Source data:
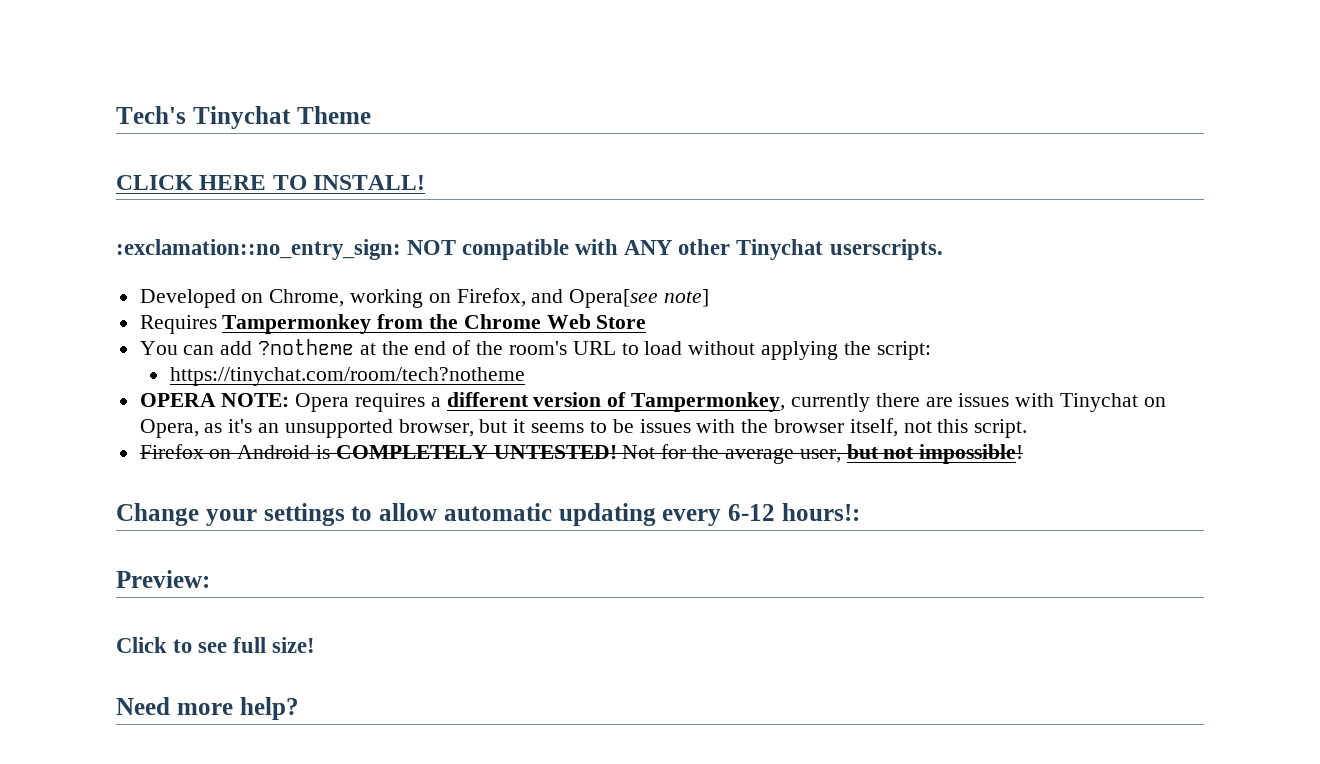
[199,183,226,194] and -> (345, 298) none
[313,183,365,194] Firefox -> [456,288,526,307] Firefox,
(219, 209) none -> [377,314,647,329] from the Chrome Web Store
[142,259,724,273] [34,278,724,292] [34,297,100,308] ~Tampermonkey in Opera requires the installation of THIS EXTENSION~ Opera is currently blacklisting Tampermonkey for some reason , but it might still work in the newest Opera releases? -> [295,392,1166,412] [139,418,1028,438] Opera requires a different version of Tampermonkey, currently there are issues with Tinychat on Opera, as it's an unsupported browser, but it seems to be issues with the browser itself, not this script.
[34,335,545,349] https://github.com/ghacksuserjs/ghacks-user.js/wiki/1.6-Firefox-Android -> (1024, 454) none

ABOUT THIS EXERCISE:
None of the lines before the one containing "(219, 209) none" belong in the answer; reproduce that line and all later lines of the records exactly.

ANSWER TO THIS EXERCISE:
(219, 209) none -> [377,314,647,329] from the Chrome Web Store
[142,259,724,273] [34,278,724,292] [34,297,100,308] ~Tampermonkey in Opera requires the installation of THIS EXTENSION~ Opera is currently blacklisting Tampermonkey for some reason , but it might still work in the newest Opera releases? -> [295,392,1166,412] [139,418,1028,438] Opera requires a different version of Tampermonkey, currently there are issues with Tinychat on Opera, as it's an unsupported browser, but it seems to be issues with the browser itself, not this script.
[34,335,545,349] https://github.com/ghacksuserjs/ghacks-user.js/wiki/1.6-Firefox-Android -> (1024, 454) none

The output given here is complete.